En mettant la barre haute, le salariat étudiant force un déplacement du terrain politique. Elle rend plus « acceptables » aux yeux des citoyen·ne·s politiquement modéré·e·s des revendications comme la gratuité scolaire ou la salarisation des stages. Elle participe donc à une guerre de position : celle qui vise à construire une vision partagée du monde au service d’un projet de dépassement des oppressions et des exploitations.

En exigeant un salaire, on ne quémande plus de l’aide, on revendique ce qui nous est dû. On montre que l’activité étudiante est une contribution essentielle à l’économie et à l’État. D’ailleurs, les réponses des gouvernements face aux grèves étudiantes l’ont prouvé : ceux-ci ont toujours été forcés de négocier pour éviter notamment une pénurie critique de diplômé·e·s, illustrant ainsi notre rôle essentiel dans la production de main-d’œuvre. Nous ne boycottons donc pas nos cours. Nous faisons grève.

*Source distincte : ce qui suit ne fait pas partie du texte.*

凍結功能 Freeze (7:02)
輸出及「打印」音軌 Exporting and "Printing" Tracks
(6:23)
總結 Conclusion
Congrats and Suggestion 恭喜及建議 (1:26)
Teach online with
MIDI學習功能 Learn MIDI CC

Cette revendication bouscule les catégories établies. Elle ouvre un espace pour valoriser tout le travail invisible, particulièrement celui historiquement féminisé ou racisé (soins, éducation, tâches domestiques). En ce sens, en plus du potentiel de l’autonomie financière, le salariat étudiant est un levier d’égalité structurelle, notamment pour les femmes, les personnes racisées et les parents étudiant·e·s.

Finalement, une lutte généralisée pour le salariat étudiant créerait une expérience d’une activité collective de classe contre l’État et le capital, permettant ainsi aux étudiant·e·s de se penser comme partie intégrante de la classe des travailleurs·ses ayant des intérêts communs et opposés aux capitalistes. Cette expérience d’avoir un pouvoir collectif de classe sur les lieux de travail constitue le point de départ pour créer les conditions matérielles et idéologiques à une conscience de classe radicale en antagonisme avec les dominations.

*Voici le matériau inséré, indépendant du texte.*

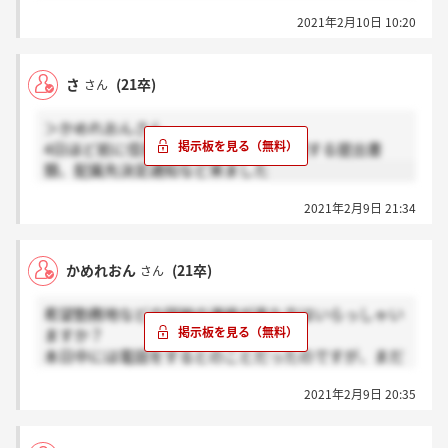
2021年2月10日 10:20
さ
(21卒)
さん
＞かめれおんさん
4日ほど前に信書として入社手続きに関する提出書
類、配属先決定通知など来ました
2021年2月9日 21:34
かめれおん
(21卒)
さん
希望勤務地などの詳細の連絡が来た方はいらっしゃい
ますか？
本日中には電話をするとのことだったのですが、まだ
かかってきていない状況です。
2021年2月9日 20:35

Un horizon politique émancipateur

Si nous portons la lutte du salariat étudiant, c’est qu’elle constitue un levier stratégique pour construire un mouvement étudiant résolument combatif. Mais l’horizon politique qui nous anime dépasse largement cette seule revendication. Cohérent·e·s avec notre analyse d’inspiration marxiste et féministe, nous comprenons que les enjeux de la précarité étudiante, tout comme les multiples problèmes interreliés de notre monde, ne peuvent être résolus adéquatement sans un renversement complet du capitalisme, du patriarcat, du racisme et du colonialisme. En ce sens, notre lutte se veut engagée en faveur d’un monde commun, libre, égalitaire, affranchi radicalement des contradictions de l’ordre dominant qui génèrent l’aliénation et la souffrance. Loin d’être seulement une belle rêverie, cette vision informe chacune de nos actions dans l’immédiat. Nous visons à constituer à même nos luttes une contre-hégémonie anticapitaliste large capable de fédérer les classes opprimées en une puissance politique autonome pour défier l’État. Il faut reprendre le contrôle sur nos existences !

T’es tanné·e·s d’êtres précaires ? Tu souhaites t’organiser de manière combative pour en finir avec l’aliénation et l’endettement aux études dans une perspective politique radicalement émancipatrice ? IMPLIQUE-TOI À LA CASSE !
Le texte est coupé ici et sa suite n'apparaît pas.